El artículo del medio El País, titulado “Incineraciones con lista de espera” y posteado el 20 de marzo, avala la afirmación. A continuación, un fragmento: “El protocolo de las funerarias es muy estricto si el fallecido ha sido víctima del coronavirus. El cuerpo debe ser introducido por los sanitarios o por los empleados de la residencia en la que fallezca en un sudario especial. El saco, de color crema, lleva un aislamiento interno que impide cualquier fuga. La cremallera para cerrarlo se sella con un pegamento especial de forma que jamás se puede abrir de nuevo. Su coste supera los 250 euros. El ataúd se pulveriza con una disolución de agua y lejía para eliminar cualquier resto del virus. Además, está prohibido hacer autopsias o recoger muestras del cuerpo y las personas que lo manipulen deben llevar puesto en todo momento un traje especial que les aísle. El féretro se mete en cámaras frigoríficas aisladas del resto hasta la incineración o la inhumación”.
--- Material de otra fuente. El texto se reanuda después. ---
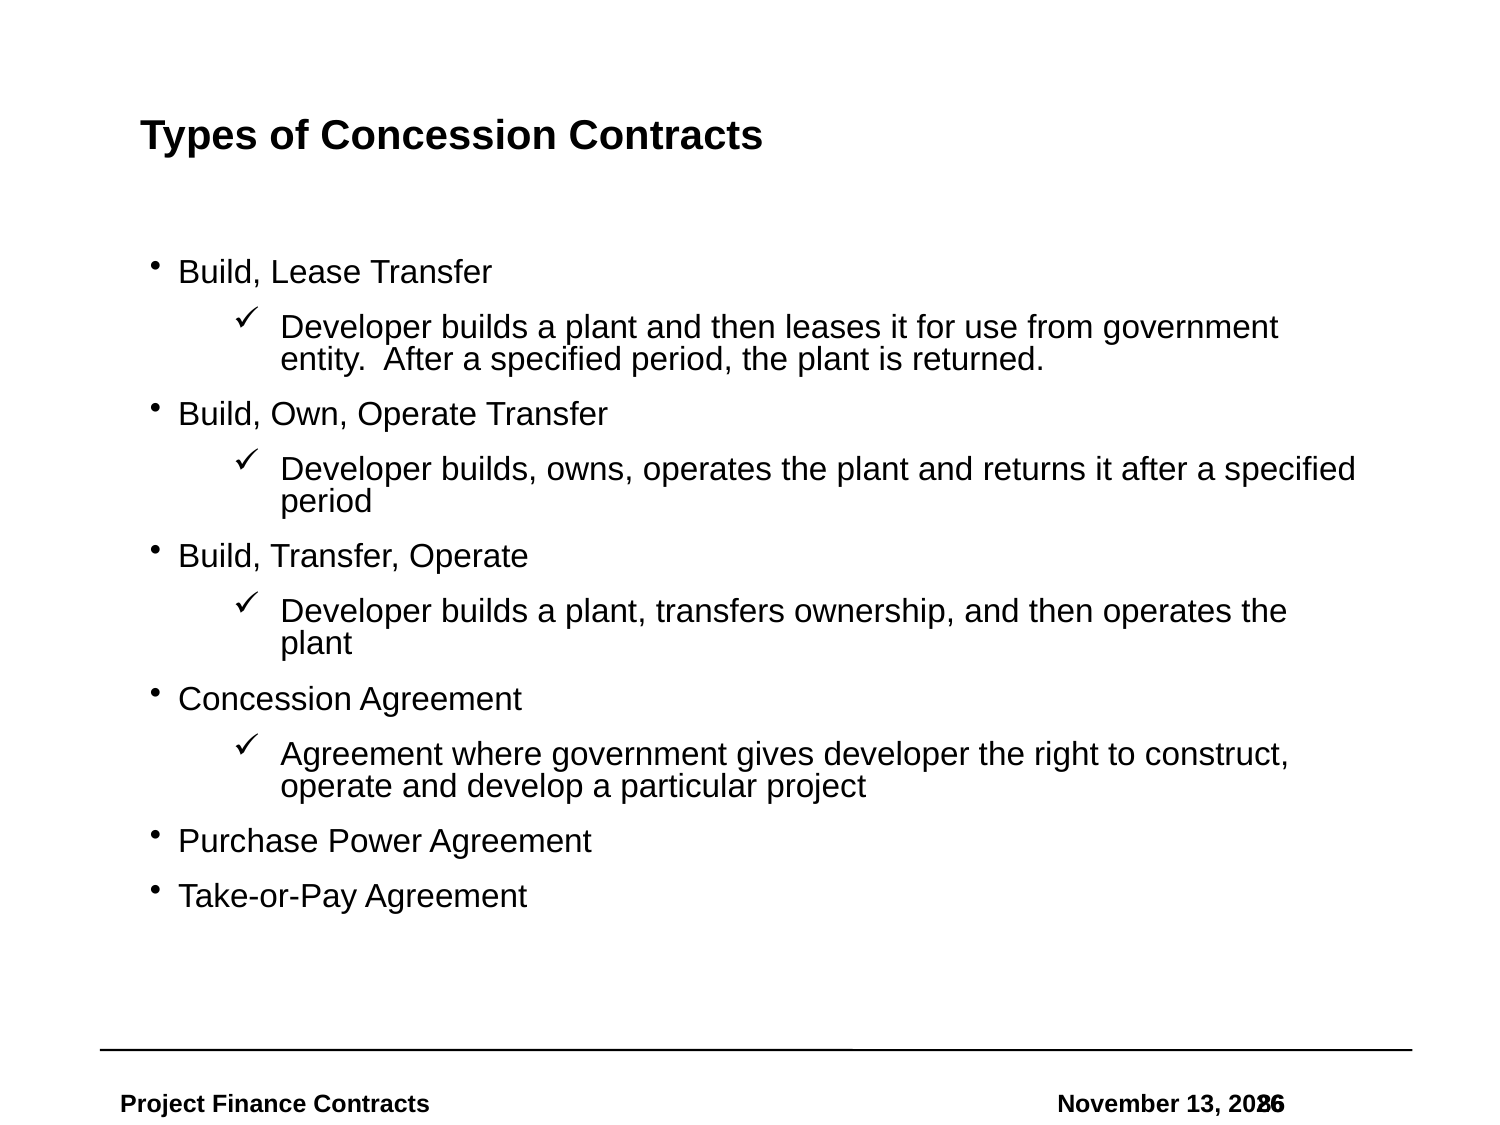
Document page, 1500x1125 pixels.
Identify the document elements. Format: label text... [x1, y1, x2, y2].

title Types of Concession Contracts [124, 99, 1288, 226]
list Build, Lease Transfer Developer builds a plant and then leases it for use from government entity. After a specified period, the plant is returned. Build, Own, Operate Transfer Developer builds, owns, operates the plant and returns it after a specified period Build, Transfer, Operate Developer builds a plant, transfers ownership, and then operates the plant Concession Agreement Agreement where government gives developer the right to construct, operate and develop a particular project Purchase Power Agreement Take-or-Pay Agreement [124, 249, 1376, 1001]
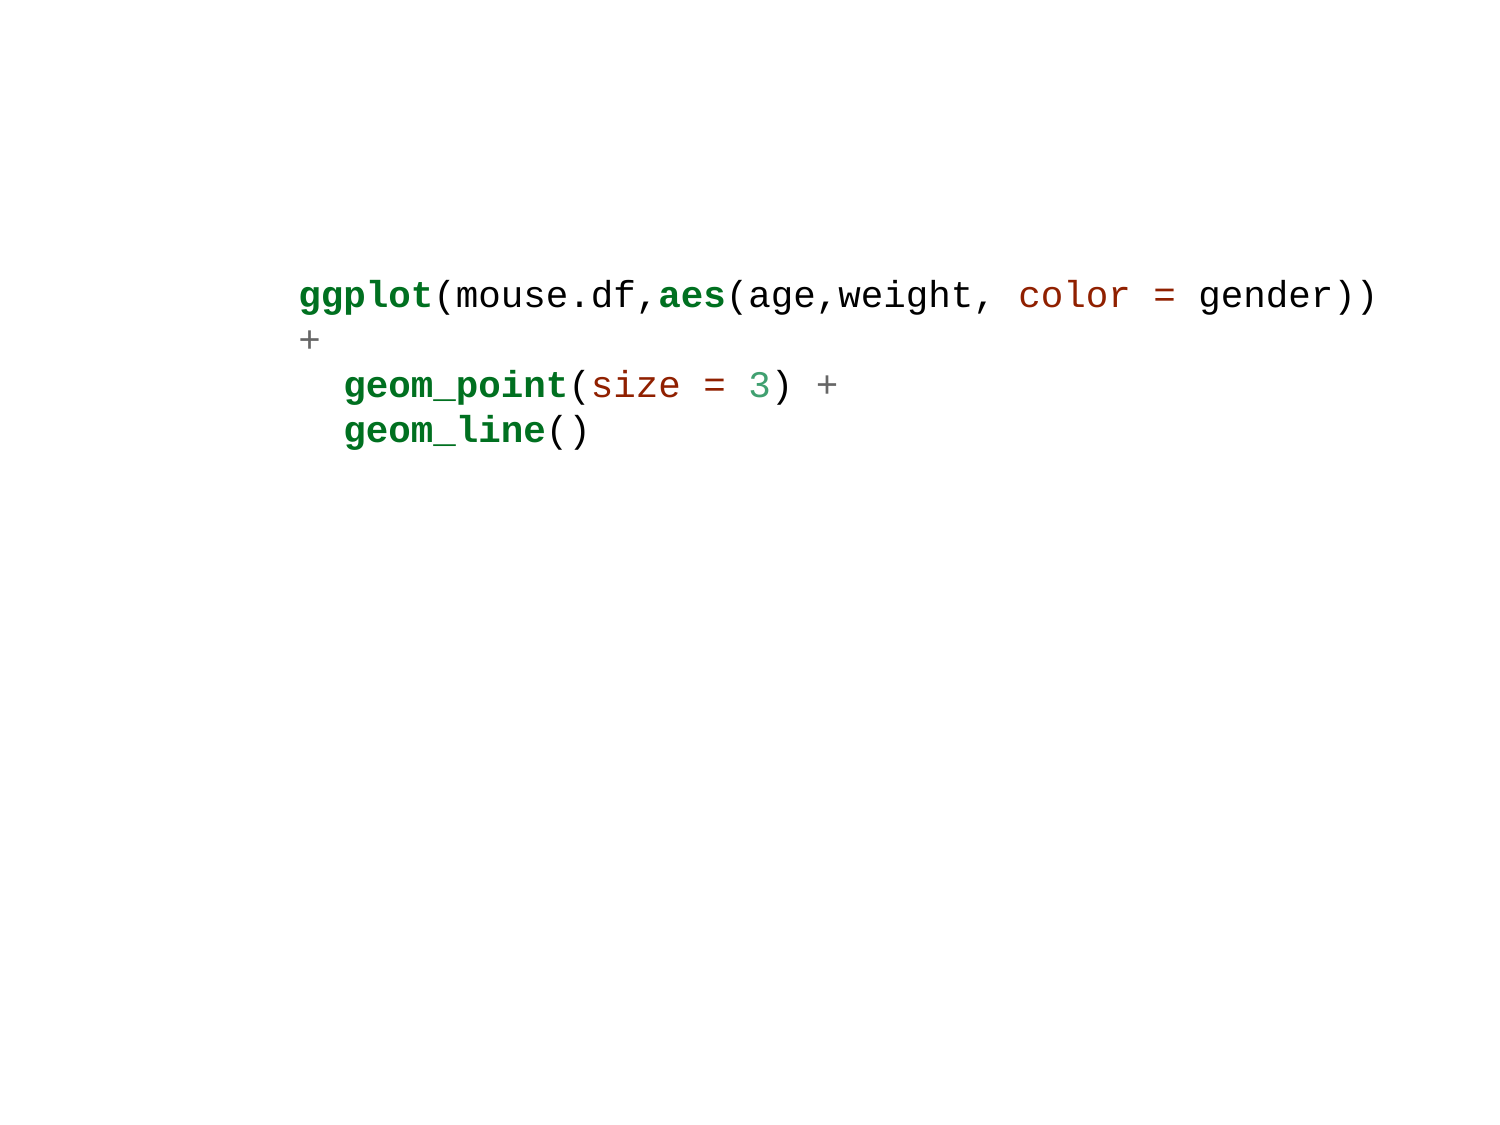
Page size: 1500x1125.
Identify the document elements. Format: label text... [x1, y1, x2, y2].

list ggplot(mouse.df,aes(age,weight, color = gender)) + geom_point(size = 3) + geom_line() [75, 262, 1425, 1005]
En concordancia con Verdugo, lo riesgoso es, precisamente, que los muertos no son incinerados de un día para el otro. “A este compatriota no lo van quemar mañana ni pasado. Hay un proceso. Si lo creman en un mes, va a ser lo más rápido.  Los gastos de cremación  no lo asume el Estado español. A su familia le están cobrando 2.700 euros”.

Está la opción del entierro, pero antes de ello, los allegados no pueden abrir el féretro, tampoco aquellos que han mantenido contacto con él, en vida, tienen  permitido presentarse al funeral. Los abrazos entre pares, descartados.

España, país en el que reside un gran número de bolivianos, registra más de 11.000 fallecidos, cifra con la que ha superado a China en la clasificación de mortalidad y que lo ha convertido en uno de los tres países del mundo más golpeados por la pandemia.

Así, el último adiós a un ser querido queda pendiente hasta la eternidad.